- [REQUIRED ACTION]:
Find the line with "культуры (специализированные формулы)" in the entries below, then reproduce it and every line after it down to and including the line with "Контрактное производство Омега-3 60%", exactly.

- [MATERIAL SUPPLIED]:
======

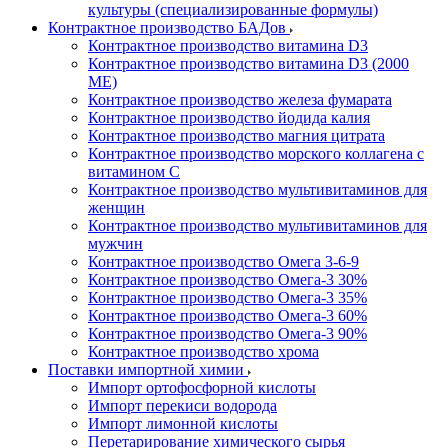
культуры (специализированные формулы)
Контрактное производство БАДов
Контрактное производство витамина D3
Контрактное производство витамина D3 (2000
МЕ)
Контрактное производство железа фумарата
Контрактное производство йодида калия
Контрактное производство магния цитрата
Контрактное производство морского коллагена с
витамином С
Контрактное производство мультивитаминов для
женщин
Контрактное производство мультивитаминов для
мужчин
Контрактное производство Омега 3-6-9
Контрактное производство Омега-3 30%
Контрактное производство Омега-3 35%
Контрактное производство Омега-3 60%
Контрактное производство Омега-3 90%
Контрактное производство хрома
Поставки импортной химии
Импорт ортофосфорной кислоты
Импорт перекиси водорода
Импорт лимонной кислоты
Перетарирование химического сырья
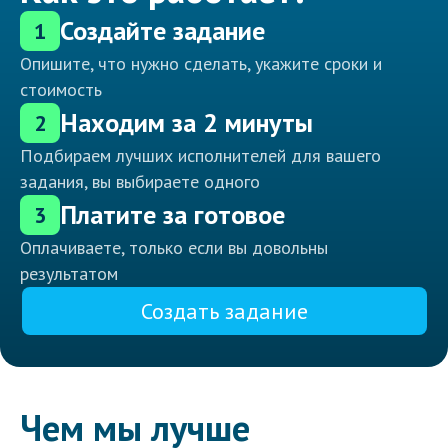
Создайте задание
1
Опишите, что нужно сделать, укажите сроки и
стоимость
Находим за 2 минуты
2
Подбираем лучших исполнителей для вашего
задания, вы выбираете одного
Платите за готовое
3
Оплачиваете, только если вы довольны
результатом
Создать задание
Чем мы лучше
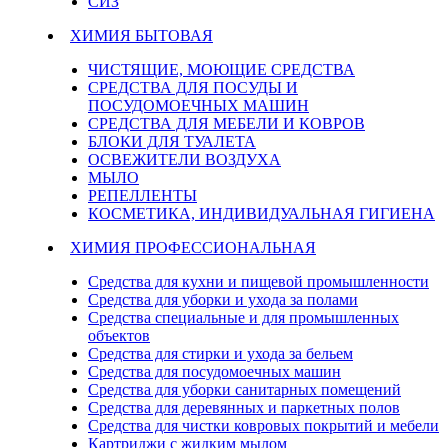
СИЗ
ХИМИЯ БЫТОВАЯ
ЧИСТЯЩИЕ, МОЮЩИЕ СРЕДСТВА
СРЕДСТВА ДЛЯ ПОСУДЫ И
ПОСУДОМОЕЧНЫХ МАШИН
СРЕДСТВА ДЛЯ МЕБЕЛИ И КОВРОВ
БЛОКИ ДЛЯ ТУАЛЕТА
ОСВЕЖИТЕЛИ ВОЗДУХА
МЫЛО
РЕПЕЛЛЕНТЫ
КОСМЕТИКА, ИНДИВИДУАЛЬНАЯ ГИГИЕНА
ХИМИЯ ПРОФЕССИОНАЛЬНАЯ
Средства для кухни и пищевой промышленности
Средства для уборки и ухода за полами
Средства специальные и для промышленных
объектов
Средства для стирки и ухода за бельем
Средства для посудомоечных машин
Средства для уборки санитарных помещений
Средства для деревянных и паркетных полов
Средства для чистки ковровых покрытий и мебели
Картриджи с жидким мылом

======

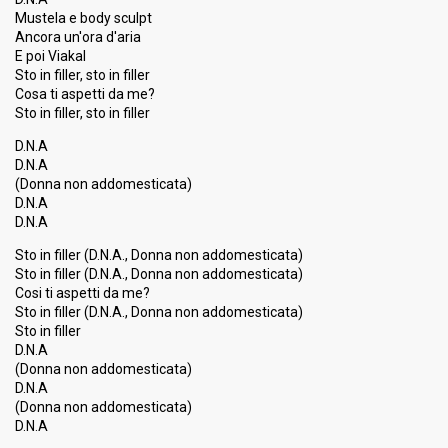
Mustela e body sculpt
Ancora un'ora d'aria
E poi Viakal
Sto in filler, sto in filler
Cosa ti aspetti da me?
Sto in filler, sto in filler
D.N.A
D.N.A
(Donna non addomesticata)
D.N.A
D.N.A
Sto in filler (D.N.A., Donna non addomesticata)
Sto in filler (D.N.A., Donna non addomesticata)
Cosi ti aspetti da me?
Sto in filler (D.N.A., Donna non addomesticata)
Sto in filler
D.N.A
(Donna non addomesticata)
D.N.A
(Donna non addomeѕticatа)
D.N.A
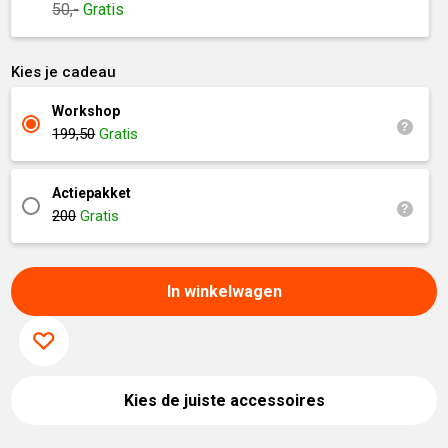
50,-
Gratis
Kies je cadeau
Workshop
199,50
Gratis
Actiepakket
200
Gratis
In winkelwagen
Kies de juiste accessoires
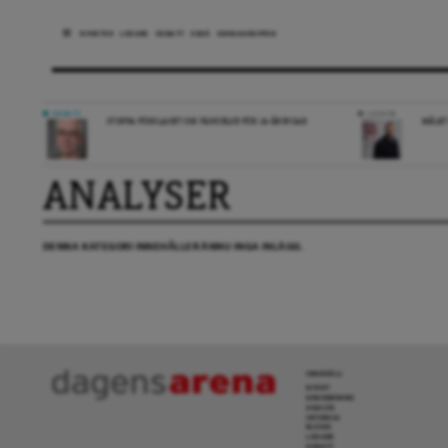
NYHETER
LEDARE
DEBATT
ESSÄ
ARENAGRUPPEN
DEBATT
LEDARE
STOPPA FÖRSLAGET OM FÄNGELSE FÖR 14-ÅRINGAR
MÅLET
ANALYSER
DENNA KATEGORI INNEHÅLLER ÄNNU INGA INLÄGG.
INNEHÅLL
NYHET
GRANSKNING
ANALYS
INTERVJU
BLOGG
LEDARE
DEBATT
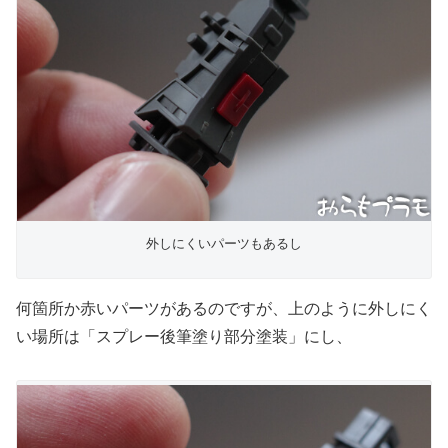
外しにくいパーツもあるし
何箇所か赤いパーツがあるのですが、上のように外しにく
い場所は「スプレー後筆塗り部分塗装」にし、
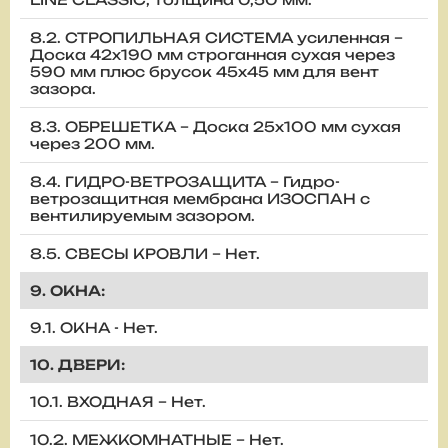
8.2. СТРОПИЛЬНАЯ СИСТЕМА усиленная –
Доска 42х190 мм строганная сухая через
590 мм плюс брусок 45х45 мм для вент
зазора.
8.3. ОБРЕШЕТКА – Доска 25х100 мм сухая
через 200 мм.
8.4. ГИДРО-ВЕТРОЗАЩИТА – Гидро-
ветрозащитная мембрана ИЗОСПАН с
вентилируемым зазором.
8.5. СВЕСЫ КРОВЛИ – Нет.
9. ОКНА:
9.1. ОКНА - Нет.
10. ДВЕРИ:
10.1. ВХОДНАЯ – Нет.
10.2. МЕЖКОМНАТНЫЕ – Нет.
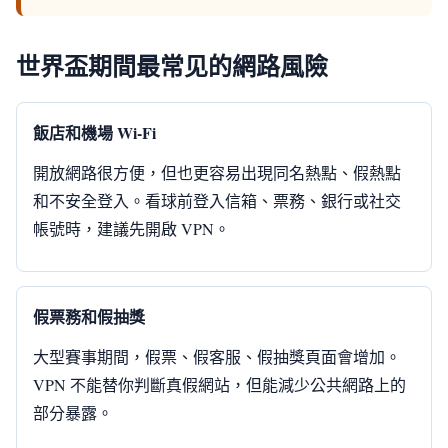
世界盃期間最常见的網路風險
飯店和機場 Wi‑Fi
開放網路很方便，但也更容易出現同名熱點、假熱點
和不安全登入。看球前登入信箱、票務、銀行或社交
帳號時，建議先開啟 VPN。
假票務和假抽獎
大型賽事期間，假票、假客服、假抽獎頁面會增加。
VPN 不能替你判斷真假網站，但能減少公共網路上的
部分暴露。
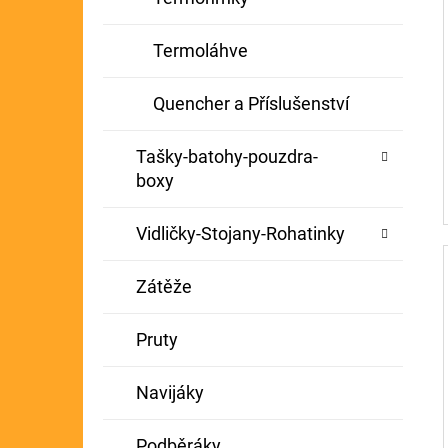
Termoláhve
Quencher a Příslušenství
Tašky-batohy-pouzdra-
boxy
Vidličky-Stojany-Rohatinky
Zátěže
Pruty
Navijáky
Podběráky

======

- [OUTPUT OF THE TASK]:
культуры (специализированные формулы)
Контрактное производство БАДов
Контрактное производство витамина D3
Контрактное производство витамина D3 (2000
МЕ)
Контрактное производство железа фумарата
Контрактное производство йодида калия
Контрактное производство магния цитрата
Контрактное производство морского коллагена с
витамином С
Контрактное производство мультивитаминов для
женщин
Контрактное производство мультивитаминов для
мужчин
Контрактное производство Омега 3-6-9
Контрактное производство Омега-3 30%
Контрактное производство Омега-3 35%
Контрактное производство Омега-3 60%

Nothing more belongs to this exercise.